Reserving and enabling the planning of resources that are in high demand, and at short notice, will be challenging. As you progress you’ll be able to better predict these needs and find a way to reserve resources ahead of time, or create a special pool of resources dedicated to the CI program.
Benefits
A Continuous Improvement process will:
- Give all customers and employees a voice, and turn their feedback into concrete improvements.
- Guide the team in focusing on actual business value, not on predefined requirements.
- Offer structure and cadence to your improvement initiatives, making them more visible and easier to quantify.
- Not place any pre-existing limitations on target areas for improvement (unless deliberately added).
- Turn the removal of ‘100 small frictions’ into a strategic objective.
A blended team will:
- Use all expert resources effectively (optimizing cost to benefit ratio).
- Apply different perspectives to the same challenges.
- Provide the flexibility to add highly specialized disciplines when needed.
- Provide a fresh outside-in look.
- Stimulate creativity.
- In general; activate the right people, at the right time and place.

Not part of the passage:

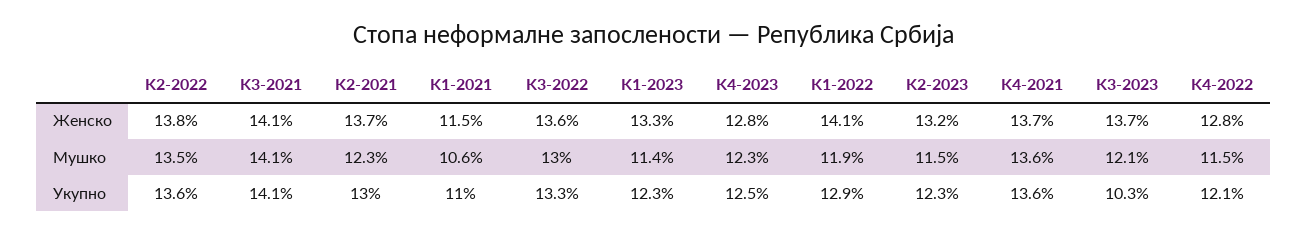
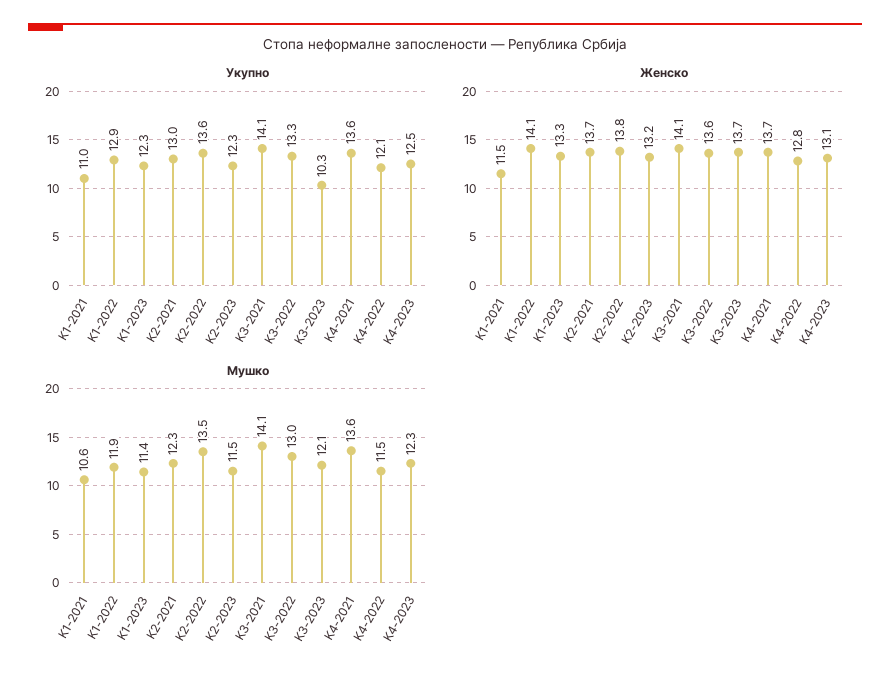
Женско, K4-2023: 12.8 -> 13.1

Applying continuous improvement with a blended team means:
- Continuously increasing business value, by working on a dynamic set of goals, in a consistent cadence, with a team of specialized individuals.
- Building a shared understanding, by exchanging internal and external knowledge and experience.
- Optimizing the impact of every individual on the team in the least amount of time.
- Maximizing the Return On Feedback, ensuring that valuable feedback from your employees and customers leads to optimizing your business value.
CONCLUSION
Coming back to the 4 key values in Kaizen and explain their place in ‘Feedback Driven Continous Improvement’
- Improve the process. Process is key, starting with a core CI team with repeating activities, planned in a recurring rhythm.
- Lead with evidence. List improvements based on ‘X data’ and ‘O data ‘and measure output based on quantifiable business value.
- Anyone can spur innovation. Stay integrated with the organization and question both employees and customers about there experiences and improvement suggestions
- There’s always a better way. A Kaizen project is never truly finished. Keep looking for ways to improve! - This doesn’t need any elaboration.